А старику Морденке стало очень и очень уж плохо. Этот железный и энергический характер выдержал себя до конца. Как ни донимали его слабость и болезнь, однако он все ж таки собирал всю волю, все усилия, чтобы бодриться и перемогать себя до той минуты, в которую покончил все свои расчеты и распоряжения. Теперь уже он знал, что сын при нем, что последние мгновения его жизни не будут черство и холодно одиноки, что закроет ему глаза все ж таки родная рука; теперь он знал, что самая заветная мысль и желание его обеспечены: с сына взята клятва, завещание написано и оформлено, духовник исповедал и причастил его, былые прегрешения искуплены этой последней исповедью и теми вкладами на монастыри и даяниями на сирых и вдовиц, ради вечного поминовения души раба Божия Иосифа. Исполнено все, что повелевали исполнить совесть и неугомонная ненависть – стало быть, можно умереть спокойно.
Он крепился до той самой минуты, пока сознание не сказало ему: «Ну, теперь уже все сделано!» И вместе с этим сознанием перемогавший себя организм ослабел уже окончательно.
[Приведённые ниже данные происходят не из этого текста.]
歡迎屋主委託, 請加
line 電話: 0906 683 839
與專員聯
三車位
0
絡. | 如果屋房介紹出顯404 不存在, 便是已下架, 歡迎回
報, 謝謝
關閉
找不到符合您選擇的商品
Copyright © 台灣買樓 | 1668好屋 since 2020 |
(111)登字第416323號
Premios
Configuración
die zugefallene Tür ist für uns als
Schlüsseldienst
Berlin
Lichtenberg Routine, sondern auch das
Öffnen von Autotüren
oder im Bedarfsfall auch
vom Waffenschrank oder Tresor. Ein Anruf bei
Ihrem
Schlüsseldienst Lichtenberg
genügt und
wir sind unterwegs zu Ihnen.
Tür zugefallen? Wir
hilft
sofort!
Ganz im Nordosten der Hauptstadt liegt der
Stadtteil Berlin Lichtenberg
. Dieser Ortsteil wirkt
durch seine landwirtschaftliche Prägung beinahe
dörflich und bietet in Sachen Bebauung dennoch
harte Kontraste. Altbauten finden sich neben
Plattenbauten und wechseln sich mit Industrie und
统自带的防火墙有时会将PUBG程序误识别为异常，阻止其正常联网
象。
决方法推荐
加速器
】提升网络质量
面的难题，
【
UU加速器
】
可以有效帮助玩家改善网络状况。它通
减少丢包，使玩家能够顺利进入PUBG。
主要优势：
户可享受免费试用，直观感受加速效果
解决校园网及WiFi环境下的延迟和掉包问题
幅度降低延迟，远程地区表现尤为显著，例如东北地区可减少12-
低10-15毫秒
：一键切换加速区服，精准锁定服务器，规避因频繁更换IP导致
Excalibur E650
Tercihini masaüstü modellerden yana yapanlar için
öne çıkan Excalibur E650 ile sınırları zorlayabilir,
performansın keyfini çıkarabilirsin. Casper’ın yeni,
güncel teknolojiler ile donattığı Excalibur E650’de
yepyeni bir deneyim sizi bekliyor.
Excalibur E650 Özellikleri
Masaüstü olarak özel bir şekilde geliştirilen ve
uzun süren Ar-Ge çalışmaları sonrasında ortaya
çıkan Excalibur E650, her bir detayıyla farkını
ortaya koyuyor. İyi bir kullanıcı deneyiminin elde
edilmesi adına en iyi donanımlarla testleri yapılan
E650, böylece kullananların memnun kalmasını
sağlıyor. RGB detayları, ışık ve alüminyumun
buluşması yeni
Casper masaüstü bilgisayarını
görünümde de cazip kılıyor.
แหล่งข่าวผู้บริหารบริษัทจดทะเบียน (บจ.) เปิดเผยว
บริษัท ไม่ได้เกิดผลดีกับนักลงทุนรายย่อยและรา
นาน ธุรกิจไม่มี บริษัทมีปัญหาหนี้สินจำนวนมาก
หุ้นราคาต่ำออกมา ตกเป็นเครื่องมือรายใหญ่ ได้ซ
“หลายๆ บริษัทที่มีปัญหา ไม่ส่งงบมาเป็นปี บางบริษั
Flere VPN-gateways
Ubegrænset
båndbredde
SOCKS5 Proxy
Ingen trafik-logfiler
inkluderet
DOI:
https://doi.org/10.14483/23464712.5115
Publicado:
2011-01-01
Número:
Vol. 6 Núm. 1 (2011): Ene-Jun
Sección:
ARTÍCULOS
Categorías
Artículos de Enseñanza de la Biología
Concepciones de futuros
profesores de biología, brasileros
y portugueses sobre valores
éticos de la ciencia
И тем сильней, тем прогрессивнее шло теперь это общее расслабление и хворость, чем напряженнее и энергичнее были все предшествовавшие раздражения.
У старика открылась сильнейшая, беспощадная нервная горячка.
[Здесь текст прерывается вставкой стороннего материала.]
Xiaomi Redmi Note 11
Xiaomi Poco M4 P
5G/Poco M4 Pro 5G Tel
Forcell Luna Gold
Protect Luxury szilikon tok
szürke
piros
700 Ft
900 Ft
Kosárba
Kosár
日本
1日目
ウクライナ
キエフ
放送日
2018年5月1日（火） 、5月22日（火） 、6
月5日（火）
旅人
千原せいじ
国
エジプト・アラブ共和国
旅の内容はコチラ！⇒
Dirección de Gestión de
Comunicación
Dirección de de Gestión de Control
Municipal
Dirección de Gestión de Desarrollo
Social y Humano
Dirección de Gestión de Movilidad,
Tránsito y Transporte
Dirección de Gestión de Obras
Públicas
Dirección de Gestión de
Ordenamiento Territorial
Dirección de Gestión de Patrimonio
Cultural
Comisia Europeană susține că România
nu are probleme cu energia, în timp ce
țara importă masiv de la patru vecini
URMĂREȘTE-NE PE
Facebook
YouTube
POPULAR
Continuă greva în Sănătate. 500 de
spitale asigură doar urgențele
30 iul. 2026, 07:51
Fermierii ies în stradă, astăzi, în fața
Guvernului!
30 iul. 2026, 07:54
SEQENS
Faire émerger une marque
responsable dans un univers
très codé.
Он впал в беспамятство и пластом лежал на своей постели, а воспаленную голову его безобразно и беспорядочно посещали разные видения, сменяясь одни другими, и больной широко раскрывал свои безжизненные глаза и бредил.
Вересов послал за доктором. Доктор явился, осмотрел больного и только пожал плечами, выражая этим полную бесполезность какой бы то ни было помощи. Медицине тут уже ничего не оставалось делать: нервная горячка в изнуренном, дряхлом организме быстро развилась до крайних своих пределов. Это была жертва, уже обреченная верной могиле.
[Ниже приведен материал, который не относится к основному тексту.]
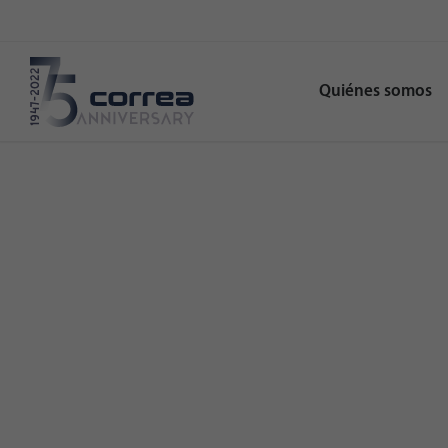
Quiénes somos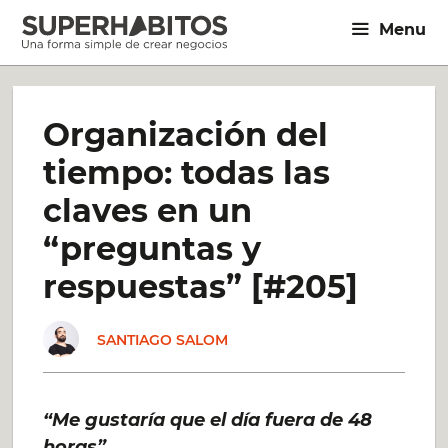
Saltar
Menu
al
contenido
Organización del
tiempo: todas las
claves en un
“preguntas y
respuestas” [#205]
SANTIAGO SALOM
“Me gustaría que el día fuera de 48
horas”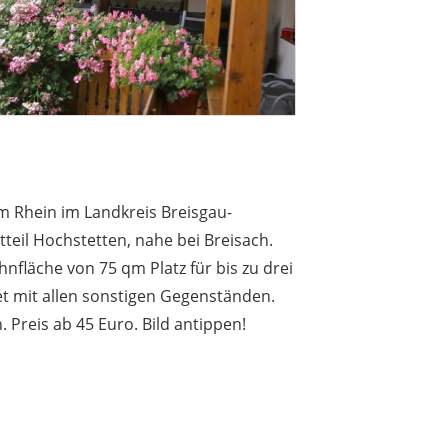
 Rhein im Landkreis Breisgau-
teil Hochstetten, nahe bei Breisach.
nfläche von 75 qm Platz für bis zu drei
t mit allen sonstigen Gegenständen.
 Preis ab 45 Euro. Bild antippen!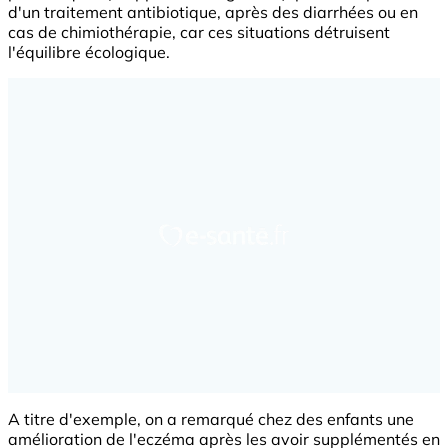
d'un traitement antibiotique, après des diarrhées ou en
cas de chimiothérapie, car ces situations détruisent
l'équilibre écologique.
A titre d'exemple, on a remarqué chez des enfants une
amélioration de l'eczéma après les avoir supplémentés en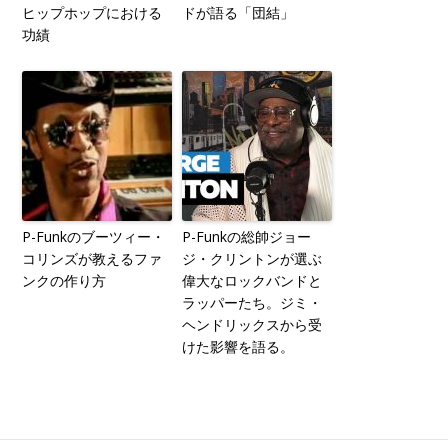
ヒップホップにおける
ドが語る「団結」
功績
P-Funkのブーツィー・
P-Funkの総帥ジョー
コリンズが教えるファ
ジ・クリントンが選ぶ
ンクの作り方
偉大なロックバンドと
ラッパーたち。ジミ・
ヘンドリックスから受
けた影響を語る。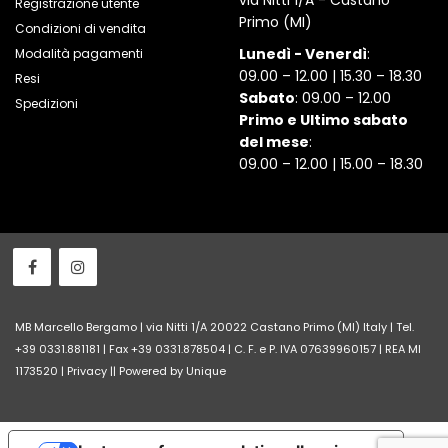
via Nitti 1/A - Castano
Registrazione utente
Primo (MI)
Condizioni di vendita
Lunedì - Venerdì
:
Modalità pagamenti
09.00 – 12.00 | 15.30 – 18.30
Resi
Sabato
: 09.00 – 12.00
Spedizioni
Primo e Ultimo sabato
del mese
:
09.00 – 12.00 | 15.00 – 18.30
MB Marcello Bergamo | via Nitti 1/A 20022 Castano Primo (MI) Italy | Tel.
+39 0331.881181 | Fax +39 0331.878504 | C. F. e P. IVA 07639960157 | REA MI
1173520 |
Privacy
||
Powered by Unique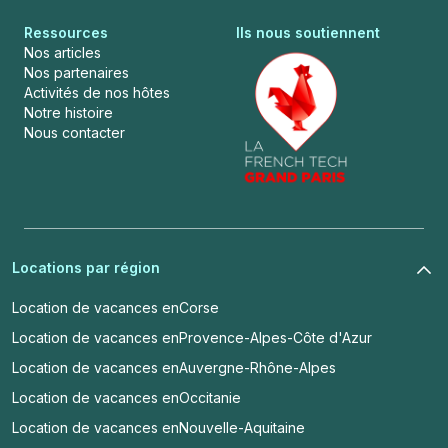
Ressources
Ils nous soutiennent
Nos articles
Nos partenaires
Activités de nos hôtes
Notre histoire
Nous contacter
Locations par région
Location de vacances en
Corse
Location de vacances en
Provence-Alpes-Côte d'Azur
Location de vacances en
Auvergne-Rhône-Alpes
Location de vacances en
Occitanie
Location de vacances en
Nouvelle-Aquitaine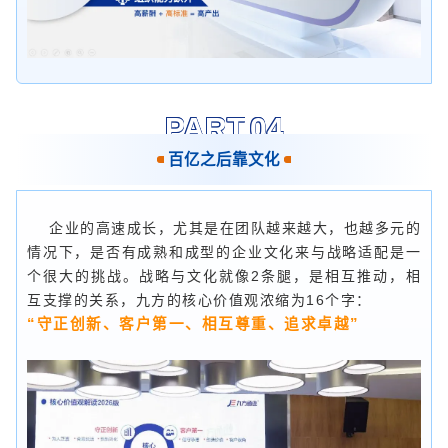
PART.0
4
百亿之后靠文化
企业的高速成长，尤其是在团队越来越大，也越多元的
情况下，是否有成熟和成型的企业文化来与战略适配是一
个很大的挑战。战略与文化就像2条腿，是相互推动，相
互支撑的关系，九方的核心价值观浓缩为16个字：
“
守正创新、客户第一、相互尊重、追求卓越
”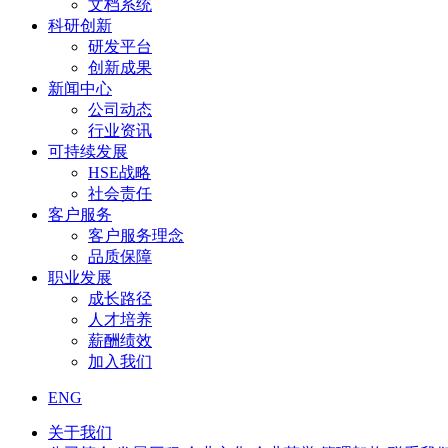
文档系统
科研创新
研发平台
创新成果
新闻中心
公司动态
行业资讯
可持续发展
HSE战略
社会责任
客户服务
客户服务理念
品质保障
职业发展
成长路径
人才培养
薪酬绩效
加入我们
ENG
关于我们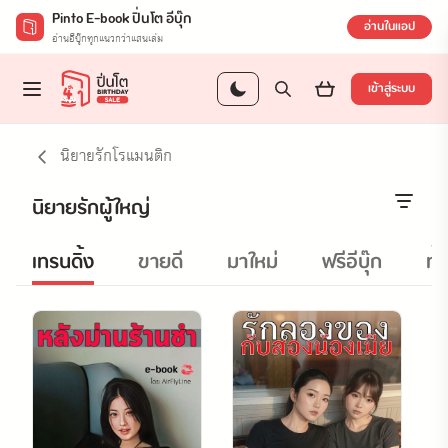
Pinto E-book ปิ่นโต อีบุ๊ก
อ่านในแอป
อ่านอีบุ๊กทุกแนวกว่าแสนเล่ม
เข้าสู่ระบบ
นิยายรักโรแมนติก
นิยายรักผู้ใหญ่
เทรนดิ้ง
ขายดี
มาใหม่
ฟรีอีบุ๊ก
ทั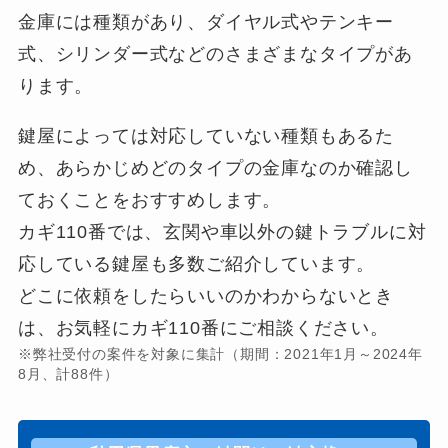
金庫には種類があり、ダイヤル式やテンキー
式、シリンダー式などのさまざまなタイプがあ
ります。
鍵屋によっては対応していない種類もあるた
め、あらかじめどのタイプの金庫なのか確認し
ておくことをおすすめします。
カギ110番では、玄関や車以外の鍵トラブルに対
応している鍵屋も多数ご紹介しています。
どこに依頼をしたらいいのかわからないとき
は、お気軽にカギ110番にご相談ください。
※弊社受付の案件を対象に集計（期間：2021年1月～2024年
8月、計88件）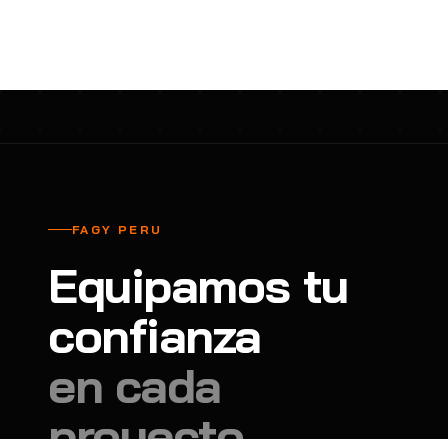
cavadores y azadón
BULLARD
B
Aspiradora
Cantol
C
Aspiradora para auto
Carbyne
C
Atornillador de Drywall
Cascos Tridente
C
Atornillador de Impacto
Cat
C
Azadón
CEG
C
FAGY PERU
Badilejos
Chance
C
Equipamos tu
Balanza digital colgante
Clute
C
Balanza digital de bolsillo
confianza
CMS RESCUE
C
Balanza digital para cocina
Confección Nacional
C
en cada
Balanza digital para maleta
Contec
C
proyecto.
Balanza mecánica para cocina
Coverguard
C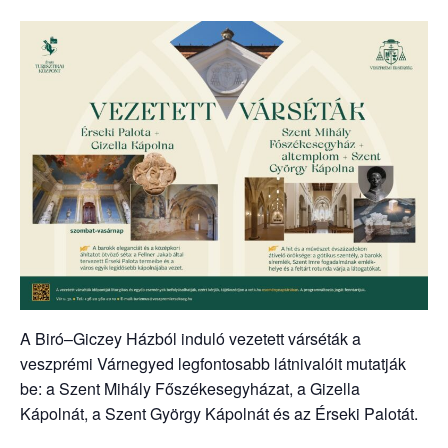
A Biró–Giczey Házból induló vezetett várséták a
veszprémi Várnegyed legfontosabb látnivalóit mutatják
be: a Szent Mihály Főszékesegyházat, a Gizella
Kápolnát, a Szent György Kápolnát és az Érseki Palotát.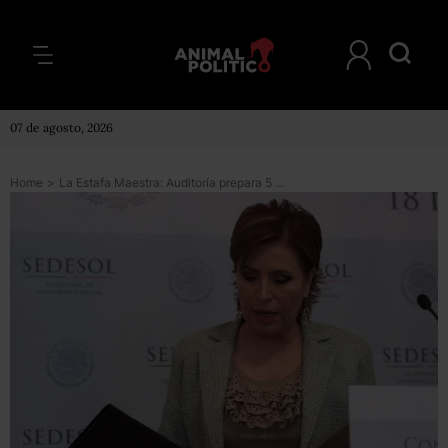
07 de agosto, 2026
Home
>
La Estafa Maestra: Auditoría prepara 5 denuncias contra Sedatu por presunto desvío de 1,500 mdp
Морденко лежал тихо, с трудом дыша хриплым, перерывчатым дыханием. То вдруг начинал страшно стонать, когда его воспаленную голову пугало какое-нибудь ужасное виденье, то вдруг хохот раздавался среди ночной тишины:
– Хе-хе, хе-хе-е!.. Ваше сиятельство! – бормотал старик, искривляя лицо свое злорадной гримасой. – Что, взяли? Хе-хе-е!.. Вот-те и «мерзавец»!.. Боже тебя избави!.. Боже избави!.. Будь ты проклят! Проклят! Проклят!.. Образ сними! Образ сними!.. «Мерзавец»… Хлясть!.. Хлясть!.. Вон, животное!.. Хе-хе, хе-хе-е!.. Ныне отпущаеши… Ныне…
Все эти отрывочные, бессвязные слова наводили ужас на Вересова и мутили тоской его наболевшую душу.
Так прошло двое суток. Перед рассветом третьего дня для больного наступил уже период агонии.
Вдруг он с невероятным усилием, на локтях приподнялся на своей подушке, крепко схватил за руку Вересова и устремил на него дикий, ненавистый, трепещущий взгляд.
– Здесь была мать твоя… здесь была она… сейчас… я ее видел, – забормотал он не своим голосом. – Зачем ты впустил ее? Где она?.. Куда ушла она?.. Убей!.. Убей их!.. Всех убей! Слышишь?
И с этим хрипением вместо слов, вырывавшихся из его груди, старик упал на подушку, а через полчаса Вересов уже сидел над его длинным-длинным, вытянувшимся трупом.
«Мать… последнее слово про мою мать было, – думал он, глядя на отца. – Но кто же эта мать моя? Где она – жива ли, умерла ль? И что тут за тайна во всем этом кроется!.. Про кого это он говорит мне: „убей!“ – про нее ли или… Он сказал:их — «убей их! всех убей». Кого это их?.. Что это, бессмысленный ли, помешанный бред умирающего или все та же старая ненависть?.. И из-за чего, наконец, такая непримиримая ненависть, такая злоба?»
Все эти думы и вопросы копошились в уме молодого человека, который глядел в неподвижное лицо покойника, словно бы хотел допытаться от него последнего ответного слова: но лицо это являло теперь собой какую-то неразрешимую загадку, и Вересову казалось, будто его тайну старик унес вместе с собой, будто вместе с ним и она умерла для него навеки.